• _TASK GOAL_
When copying the records below, keep every word as it is and drop the images.

• _Plain-text document sources_

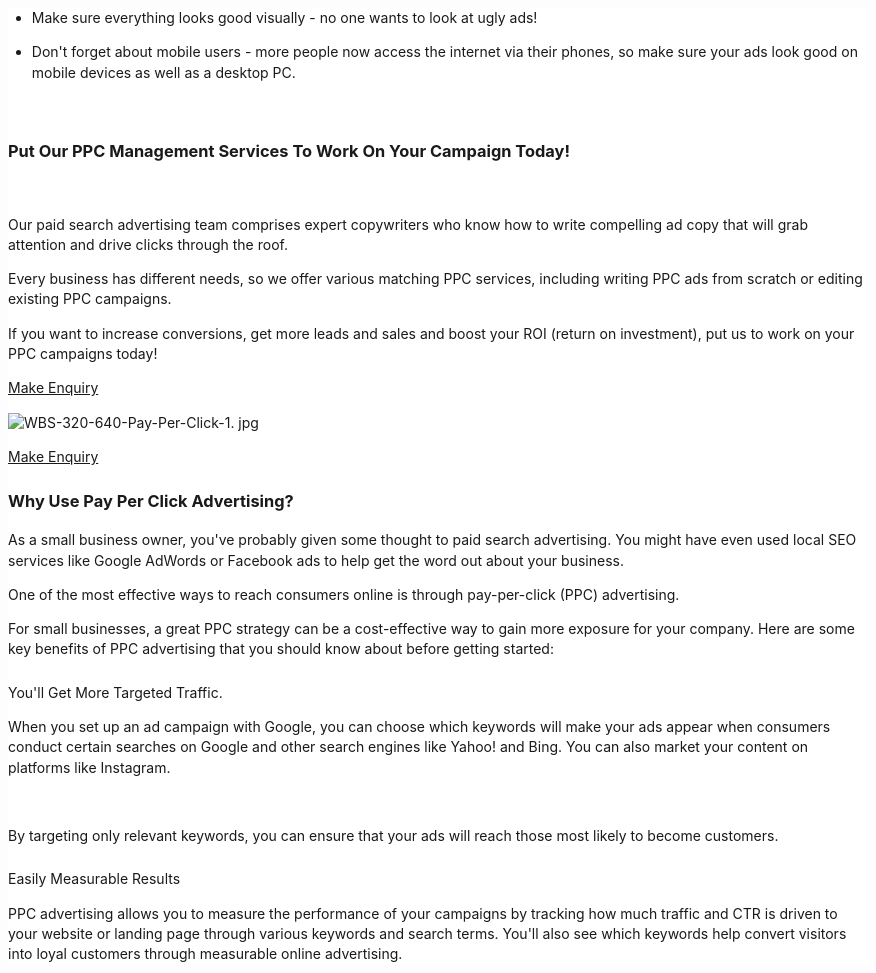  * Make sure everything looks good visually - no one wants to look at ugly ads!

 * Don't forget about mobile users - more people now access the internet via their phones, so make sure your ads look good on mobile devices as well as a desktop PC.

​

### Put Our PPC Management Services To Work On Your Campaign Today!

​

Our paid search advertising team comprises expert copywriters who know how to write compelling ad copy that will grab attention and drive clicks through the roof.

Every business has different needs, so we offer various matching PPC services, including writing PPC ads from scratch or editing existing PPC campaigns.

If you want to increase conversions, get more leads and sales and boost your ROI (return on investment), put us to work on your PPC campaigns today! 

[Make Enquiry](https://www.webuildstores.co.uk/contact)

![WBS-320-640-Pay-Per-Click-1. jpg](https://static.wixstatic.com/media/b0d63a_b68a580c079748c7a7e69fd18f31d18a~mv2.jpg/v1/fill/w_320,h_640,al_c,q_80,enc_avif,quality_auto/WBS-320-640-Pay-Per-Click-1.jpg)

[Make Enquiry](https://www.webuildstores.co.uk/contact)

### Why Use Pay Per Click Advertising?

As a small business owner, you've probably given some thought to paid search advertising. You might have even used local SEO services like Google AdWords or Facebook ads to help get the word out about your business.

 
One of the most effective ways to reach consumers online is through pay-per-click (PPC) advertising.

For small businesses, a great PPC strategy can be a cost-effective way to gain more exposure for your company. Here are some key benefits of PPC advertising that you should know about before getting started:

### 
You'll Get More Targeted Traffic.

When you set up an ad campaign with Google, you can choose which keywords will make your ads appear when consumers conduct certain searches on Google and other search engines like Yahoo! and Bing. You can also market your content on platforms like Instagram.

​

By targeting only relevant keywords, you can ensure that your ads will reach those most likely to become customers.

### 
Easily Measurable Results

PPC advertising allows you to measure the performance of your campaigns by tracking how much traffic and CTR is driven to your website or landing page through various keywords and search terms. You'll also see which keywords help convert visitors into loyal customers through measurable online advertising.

• _EXERCISE RESULT_
  * Make sure everything looks good visually - no one wants to look at ugly ads!

 * Don't forget about mobile users - more people now access the internet via their phones, so make sure your ads look good on mobile devices as well as a desktop PC.

​

### Put Our PPC Management Services To Work On Your Campaign Today!

​

Our paid search advertising team comprises expert copywriters who know how to write compelling ad copy that will grab attention and drive clicks through the roof.

Every business has different needs, so we offer various matching PPC services, including writing PPC ads from scratch or editing existing PPC campaigns.

If you want to increase conversions, get more leads and sales and boost your ROI (return on investment), put us to work on your PPC campaigns today! 

[Make Enquiry](https://www.webuildstores.co.uk/contact)

![WBS-320-640-Pay-Per-Click-1. jpg](https://static.wixstatic.com/media/b0d63a_b68a580c079748c7a7e69fd18f31d18a~mv2.jpg/v1/fill/w_320,h_640,al_c,q_80,enc_avif,quality_auto/WBS-320-640-Pay-Per-Click-1.jpg)

[Make Enquiry](https://www.webuildstores.co.uk/contact)

### Why Use Pay Per Click Advertising?

As a small business owner, you've probably given some thought to paid search advertising. You might have even used local SEO services like Google AdWords or Facebook ads to help get the word out about your business.

 
One of the most effective ways to reach consumers online is through pay-per-click (PPC) advertising.

For small businesses, a great PPC strategy can be a cost-effective way to gain more exposure for your company. Here are some key benefits of PPC advertising that you should know about before getting started:

### 
You'll Get More Targeted Traffic.

When you set up an ad campaign with Google, you can choose which keywords will make your ads appear when consumers conduct certain searches on Google and other search engines like Yahoo! and Bing. You can also market your content on platforms like Instagram.

​

By targeting only relevant keywords, you can ensure that your ads will reach those most likely to become customers.

### 
Easily Measurable Results

PPC advertising allows you to measure the performance of your campaigns by tracking how much traffic and CTR is driven to your website or landing page through various keywords and search terms. You'll also see which keywords help convert visitors into loyal customers through measurable online advertising.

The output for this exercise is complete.